### Passage to read
Unlike Natural Image Matting, salient object detection is not as complex as it seems. The major challenges in achieving a precise salient object detection are:

‍

(1) The Saliency Localization. The saliency of a particular visual asset is generally defined over the global contrast of the entire image rather than any pixel-wise or local feature. Therefore, in order to achieve a precise SOD, the saliency detection algorithm must not only capture the global contrast of the whole image but also establish an accurate representation of the detailed structures of the foreground object. To tackle this problem, multi-level deep feature aggregation networks are used.

‍

(2) The Absence of Boundary Refinement Losses. The most common loss used for training saliency object detection models is either Intersection over Union (IoU) loss or Cross-Entropy (CE). But both of them lead to a blurry boundary detailing due to their incipiency of efficiently differentiating boundary pixels. Many studies also use the Dice-score loss, but its major purpose is to handle the biased training sets and not specifically enforcing the modelling of fine structures.

‍

Research History

There has been a rich modern history of deep learning literature for salient object detection. Some studies emphasize using deep recurrent networks with attention mechanisms for iterative refinement of some selective image sub-regions.

‍

On the other hand, some studies highlight the effectiveness of global information transfer from the deep layers of the network to the shallow end by a deep multi-path recurrent connection.

### Exercise tasks
1 - In the passage on salient object detection, what kind of networks are used to tackle the saliency localization problem?
2 - Write out the part of the salient object detection passage that begins at the words "Unlike Natural Image" and stops after the words "networks are used.".

[Saved entries]

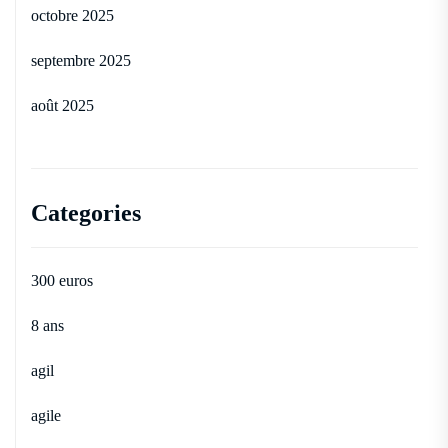
octobre 2025
septembre 2025
août 2025
Categories
300 euros
8 ans
agil
agile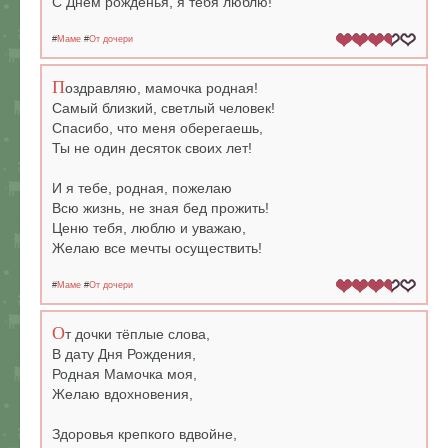
С Днём рожденья, я тебя люблю!
#
Маме
#
От дочери
П
оздравляю, мамочка родная!
Самый близкий, светлый человек!
Спасибо, что меня оберегаешь,
Ты не один десяток своих лет!
И я тебе, родная, пожелаю
Всю жизнь, не зная бед прожить!
Ценю тебя, люблю и уважаю,
Желаю все мечты осуществить!
#
Маме
#
От дочери
О
т дочки тёплые слова,
В дату Дня Рождения,
Родная Мамочка моя,
Желаю вдохновения,
Здоровья крепкого вдвойне,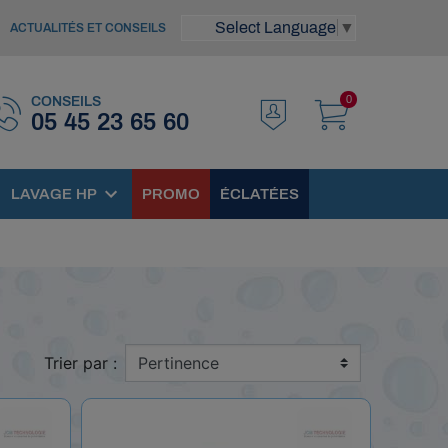
Select Language
▼
ACTUALITÉS ET CONSEILS
0
CONSEILS
05 45 23 65 60
LAVAGE HP
PROMO
ÉCLATÉES
Trier par :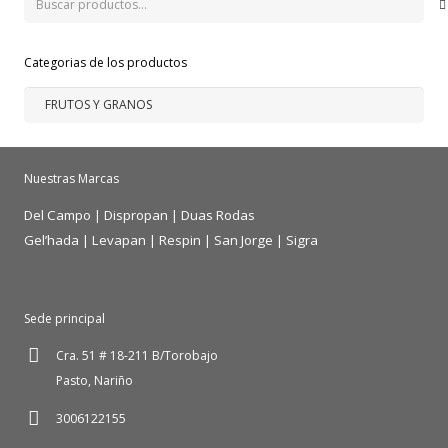
por:
Categorias de los productos
Nuestras Marcas
Del Campo
|
Dispropan
|
Duas Rodas
Gel’hada
|
Levapan
|
Respin
|
San Jorge
|
Sigra
Sede principal
Cra. 51 # 18-211 B/Torobajo
Pasto, Nariño
3006122155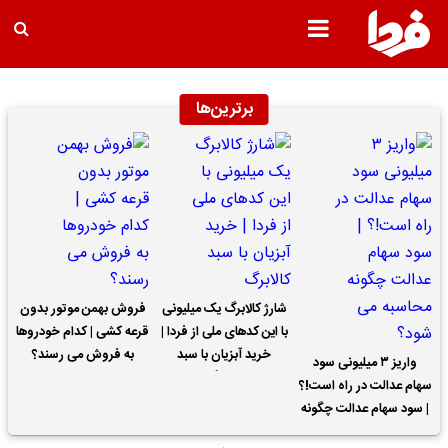
برترین‌ها
شارژ کالابرگ یک میلیونی
فروش بهمن موتور بدون
با این کدهای ملی از فردا |
قرعه کشی | کدام خودروها
خرید آبزیان با سبد
به فروش می رسند؟
واریز ۳ میلیونی سود
کالابرگ
سهام عدالت در راه است!؟
| سود سهام عدالت چگونه
محاسبه می شود؟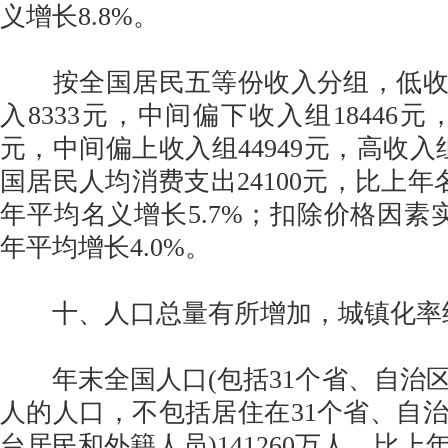
义增长8.8%。
按全国居民五等份收入分组，低收
入8333元，中间偏下收入组18446元，
元，中间偏上收入组44949元，高收入组
国居民人均消费支出24100元，比上年名
年平均名义增长5.7%；扣除价格因素实
年平均增长4.0%。
十、人口总量有所增加，城镇化率
年末全国人口(包括31个省、自治
人的人口，不包括居住在31个省、自
台居民和外籍人员)141260万人，比上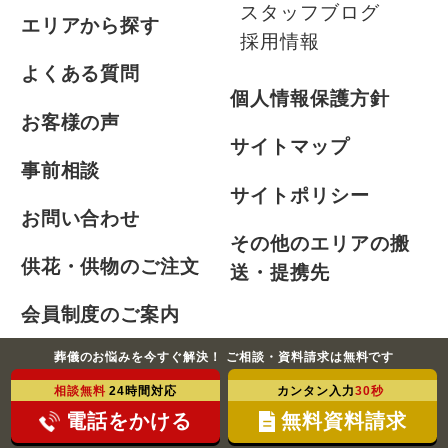
スタッフブログ
エリアから探す
採用情報
よくある質問
個人情報保護方針
お客様の声
サイトマップ
事前相談
サイトポリシー
お問い合わせ
その他のエリアの搬
供花・供物のご注文
送・提携先
会員制度のご案内
葬儀のお悩みを今すぐ解決！ ご相談・資料請求は無料です
お急ぎの方
相談無料
24時間対応
カンタン入力
30秒
電話をかける
無料資料請求
©2021-2026 ふじみ式典株式会社 All Rights Reserved.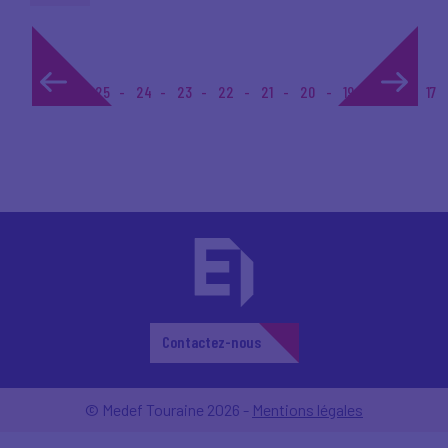
1...
25
24
23
22
21
20
19
18
17
Contactez-nous
© Medef Touraine 2026 -
Mentions légales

### Expected outputs
1 - Multi-level deep feature aggregation networks.

2 -
Unlike Natural Image Matting, salient object detection is not as complex as it seems. The major challenges in achieving a precise salient object detection are:

‍

(1) The Saliency Localization. The saliency of a particular visual asset is generally defined over the global contrast of the entire image rather than any pixel-wise or local feature. Therefore, in order to achieve a precise SOD, the saliency detection algorithm must not only capture the global contrast of the whole image but also establish an accurate representation of the detailed structures of the foreground object. To tackle this problem, multi-level deep feature aggregation networks are used.